Abdullah Bozkurt, an exiled journalist and editor of the Stockholm-based Nordic Monitor, was slapped with criminal charges for his writing about Muhammet Emin Tokcan, a 51-year-old jihadist who was jailed several times in the past for criminal activities and is still being tried on multiple charges in high criminal courts in Turkey.

Even though Tokcan has a long rap sheet that includes a prison record, conviction and ongoing trials on serious charges, a public prosecutor took his complaint seriously enough to launch an investigation into Bozkurt. An indictment against Bozkurt was filed in court after the personal lawyer of President Erdoğan, Ahmet Özel, who defended al-Qaeda figures in the past, decided to become involved in the case on behalf of his client and endorsed Tokcan’s complaint.

The article, published on the Nordic Monitor website on March 11, 2019, featured the profile of Aktaş as a battle-hardened Turkish militant who committed multiple crimes over a period of years and detailed how he was freed from the grasp of the criminal justice system with the help of the Erdoğan government, which had an amnesty bill passed in parliament.

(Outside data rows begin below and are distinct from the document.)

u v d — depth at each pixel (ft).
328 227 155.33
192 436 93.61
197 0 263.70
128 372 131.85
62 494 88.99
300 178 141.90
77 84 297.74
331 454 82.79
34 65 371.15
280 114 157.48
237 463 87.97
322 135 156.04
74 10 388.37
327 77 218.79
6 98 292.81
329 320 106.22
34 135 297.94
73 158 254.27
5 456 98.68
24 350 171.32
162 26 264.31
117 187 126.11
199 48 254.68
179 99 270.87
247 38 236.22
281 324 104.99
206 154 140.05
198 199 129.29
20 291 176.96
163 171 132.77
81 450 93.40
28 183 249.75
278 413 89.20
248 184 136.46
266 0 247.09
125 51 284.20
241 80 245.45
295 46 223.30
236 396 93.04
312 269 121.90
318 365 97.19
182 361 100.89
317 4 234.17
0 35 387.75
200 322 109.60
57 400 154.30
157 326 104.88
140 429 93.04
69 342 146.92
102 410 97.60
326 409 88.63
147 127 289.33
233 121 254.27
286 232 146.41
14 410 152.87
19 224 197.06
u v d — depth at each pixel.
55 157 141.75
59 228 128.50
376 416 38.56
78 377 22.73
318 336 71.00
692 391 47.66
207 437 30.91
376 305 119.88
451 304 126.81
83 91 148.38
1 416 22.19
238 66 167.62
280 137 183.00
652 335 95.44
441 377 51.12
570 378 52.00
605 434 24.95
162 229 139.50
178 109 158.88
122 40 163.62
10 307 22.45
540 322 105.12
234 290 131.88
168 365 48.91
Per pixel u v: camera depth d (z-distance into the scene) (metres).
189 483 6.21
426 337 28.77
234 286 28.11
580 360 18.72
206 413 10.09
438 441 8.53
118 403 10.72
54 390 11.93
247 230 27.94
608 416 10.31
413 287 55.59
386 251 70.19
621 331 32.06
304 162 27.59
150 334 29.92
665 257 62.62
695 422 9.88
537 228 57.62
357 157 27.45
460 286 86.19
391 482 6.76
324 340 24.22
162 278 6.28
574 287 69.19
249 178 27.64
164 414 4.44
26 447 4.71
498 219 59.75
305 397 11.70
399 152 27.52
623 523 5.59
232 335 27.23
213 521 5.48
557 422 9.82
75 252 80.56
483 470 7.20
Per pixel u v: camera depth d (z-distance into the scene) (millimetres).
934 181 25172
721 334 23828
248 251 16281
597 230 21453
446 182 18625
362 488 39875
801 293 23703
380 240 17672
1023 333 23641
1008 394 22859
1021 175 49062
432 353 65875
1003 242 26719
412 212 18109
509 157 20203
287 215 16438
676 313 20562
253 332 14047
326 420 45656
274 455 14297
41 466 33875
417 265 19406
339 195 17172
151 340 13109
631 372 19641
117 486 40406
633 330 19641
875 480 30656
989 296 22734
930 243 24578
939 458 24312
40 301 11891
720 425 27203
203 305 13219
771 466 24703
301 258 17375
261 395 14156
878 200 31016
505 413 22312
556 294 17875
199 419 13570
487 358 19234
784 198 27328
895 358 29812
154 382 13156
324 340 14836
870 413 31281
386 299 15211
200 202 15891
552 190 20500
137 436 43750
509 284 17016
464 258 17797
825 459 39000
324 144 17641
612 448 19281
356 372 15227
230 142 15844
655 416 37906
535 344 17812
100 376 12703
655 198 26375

Tokcan himself admitted to having had a close connection to Erdoğan since the president’s younger days. According to statements made by Tokcan in an interview on Turkish TV in January 2016, he has ways to communicate with Erdoğan and sends messages to him whenever he wants. His claim turned out to be true when Erdoğan’s lawyer got involved in the criminal investigation after Tokcan filed a complaint against Bozkurt on October 23, 2019.

In his complaint Tokcan alleged that Bozkurt libeled him and President Erdoğan in the article and disseminated lies with a view to securing a trial of Erdoğan in an international court as a gang leader. He claimed the article aimed to foment chaos in Turkey and violated a defamation regulation that protects the reputation of the president.

He wanted Bozkurt to be punished for what he called activities that targeted the unity and integrity of the Turkish state, claimed the journalist had insulted Erdoğan and asked Turkish authorities to request an Interpol Red Notice for the arrest of Bozkurt and bring him back to Turkey for trial. Tokcan admitted that he was trained by the military and emphasized the fact that he knew Erdoğan from his youth and had always believed in and supported him.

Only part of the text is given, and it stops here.